Muhammad, making a journey to a friend at noon, entered into his house where there was a marriage feast in full celebration. Sitting down with the guests, Muhammad observed them to be very merry and jovial, kissing and embracing one another, which was attributed to their cheerfulness of spirits raised by the wine. So impressed by that, Muhammad blessed wine as a sacred thing in being thus an instrument of causing much love among men.

But, returning to the same house the next day, Muhammad beheld another face of things – there was gore and blood all over the floor! A hand cut off, an arm, foot, and other limbs dismembered, which he was told was the effect of the brawls and fighting caused by the wine, which turned them mad and inflamed them into a fury, thus destroying one another even at a marriage feast. Whereupon Muhammad changed his mind, and turned his formal blessing into a curse and forbade wine ever after to all his disciples.

As it was in that time, several of the most respectable of the pagan Arab tribes, like certain of the Jewish tribes and early Christians, abstained totally from wine, from an ill-feeling of its injurious effects upon their moral character, and in their climate, upon their health. “Wine is forbidden which intoxicates the brain and affects the steadiness of the body,” thus said the Islamic scholar Al-Jalalan.

Forced by the circumstances of the time and the ferocious nature of the Arab tribes, Muhammad said: “Whoever drinks wine, let him suffer correction by scourging as often as he drinks thereof. Eighty lashes for a free man, forty lashes for a slave.”

Thus, over the centuries, wine and all liquors have been forbidden in the Islamic religion.

During our modern scientific age, Meher Baba, however, did not forbid the consumption of wine and liquors. In fact, his father, Sheriar, owned a number of toddy shops in Poona, and he himself, as Merwan Seth, worked in one toddy shop from 1917 to 1920. He even considered opening his own toddy shop in Poona with his friend, Behramji, and they would be business partners together, but he did not.

Not until the mid-1960s, when it was about to become a plague, did Meher Baba publicly denounce the use of LSD, opium, heroin, hashish and marijuana without medical supervision. Earlier he had warned against the illicit use of opium during the 1958 Sahavas in Meherabad.

The point is that there are different evils or plagues in different ages that befall mankind and, therefore, the Avatar must warn of their dangers and potential harm and provide certain instructions or guidelines, according to the time and the types of physical and mental illnesses occurring, for the overall benefit of mankind in general.

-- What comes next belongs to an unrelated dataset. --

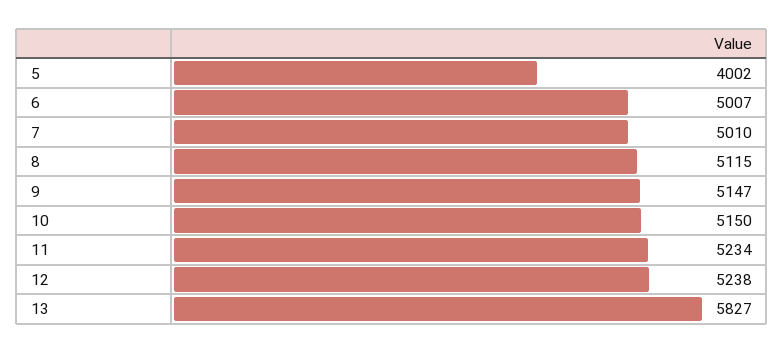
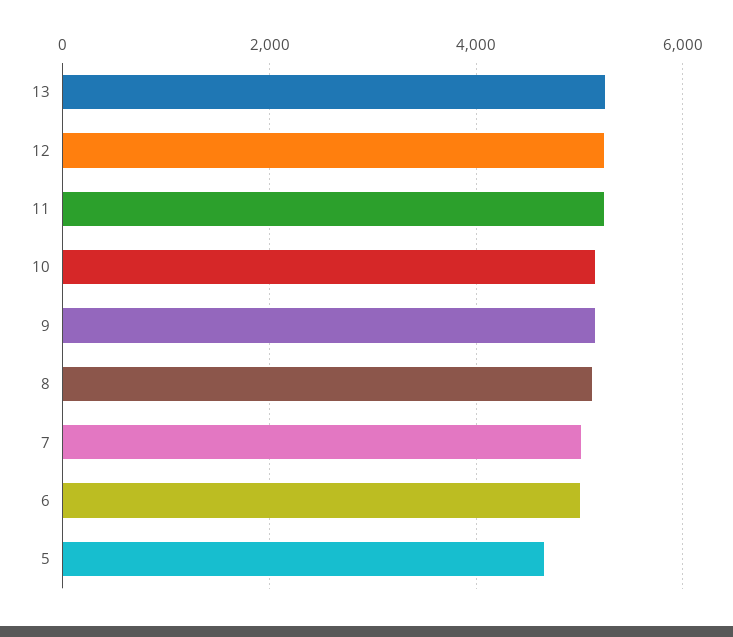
5: 4002 -> 4600
13: 5827 -> 5200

In this sense, Baba considered the use of illicit drugs in America and Europe an ill-fated epidemic.

In this age, Meher Baba’s often repeated his warning to avoid self-delusion or spiritual perversion, to never claim to be “Baba,” a saint or guru, to stay away from those who do claim to be a saint or guru, and that “God forgives all sins but hypocrisy.” One day it may be said for this modern age, “Hypocrisy is the root of all evil!”

Lord Meher, Bhau Kalchuri, Original Publication, Vol. 20, pp. 6669 – 6671.